Top HR Challenges and Implications 

Often, the HR and legal departments in a company work hand-in-hand — at least when the internal workforce is concerned. The rise of the gig economy, despite its many benefits for employers, has also created a few challenges specifically for HR teams. The first one is directly related to the legal classification of workers — something that often falls on the HRs. And, while it has always been implied that HRs have to be well-versed in the intricacies of labor laws in their area, now they also have to navigate the dangerous waters of worker classification. 

The second challenge is more of an organizational nature than a legal one. How do you onboard independent contractors? And do you onboard them at all? Which data do you share, and which remains confidential? Once again, there is still no official regulation that would suit every situation — but the general rule is that if onboarding becomes necessary, it means people have an employee level of integration already. With all the taxing consequences. 

In the Workplace: More Labor Law Inconsistencies

Further challenges begin after onboarding. Mostly, it’s about traditional employee benefit policies and their near-absence with independent contractors. Here are only some problematic areas to keep in mind:

  • Benefit disparity: while in-house employees enjoy healthcare benefits, starting with paid sick leave and vacation, gig workers are generally outside the benefits range. Besides, there is no protection from or compensation for overtime.
  • Financial safety: the minimal wage is a concept that applies to employees, but independent contractors are sometimes forced to offer lower rates to stand a chance with the competition. Besides, unemployment laws do not even have a definition of a gig worker in their legal frameworks, so independent contractors cannot just march into a Labor Bureau and ask for a new contract or, at least, some financial help for the low period between the jobs. 
  • Anti-discrimination laws: another sensitive topic and a gray legal area that does not cover gig workers at all.

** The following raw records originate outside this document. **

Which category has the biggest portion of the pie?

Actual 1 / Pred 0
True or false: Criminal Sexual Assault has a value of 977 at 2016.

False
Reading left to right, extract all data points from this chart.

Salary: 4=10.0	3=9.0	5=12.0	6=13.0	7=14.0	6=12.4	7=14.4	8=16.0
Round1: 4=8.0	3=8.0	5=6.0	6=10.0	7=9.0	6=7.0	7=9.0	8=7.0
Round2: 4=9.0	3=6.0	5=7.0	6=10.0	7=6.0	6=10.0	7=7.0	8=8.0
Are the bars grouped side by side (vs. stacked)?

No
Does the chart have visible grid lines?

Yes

While most countries have regulations protecting the rights of minorities, these laws do not apply to the gig economy.   

Current Development & Future Predictions 

Considering all of the legal and workplace challenges described above, it becomes clear that both employers and independent contractors could use more structured work legislation. In fact, some countries are already making steps in this direction. In the USA, the IRS already created a comprehensive 20-Factor Test designed to determine whether a worker is an employee or an independent contractor. It’s not perfect yet, but it’s something. 

The UK introduced an official status of a ‘worker’ that falls somewhere in between employee and independent contractor. Workers are granted certain rights, including minimal wages and paid time off, for example. 

France has issued a series of laws protecting gig workers, for example, through obligatory insurance from work accidents. And Germany has allowed gig workers to form unions so that contractors would have more influence while negotiating with the companies. But that’s not surprising — Germany has always been fond of all sorts of unions.

What is surprising is how far India took its contractor work legislation. The country recognized gig workers’ need for financial security, allowing them legal access to practically the same benefits employees get to enjoy, including healthcare and disability packages. 

So, it seems like countries with very different cultures and values are moving in the same direction — acknowledging gig workers and offering them more financial security. Of course, both governments and companies will continue to affect this process in the future, and one can only hope they play for the same team — which is something private and government sectors rarely do. After all, the more independent contractors are seen as employees by governments, the more taxes for the companies. But we will just have to wait and see how it all plays out, country by country.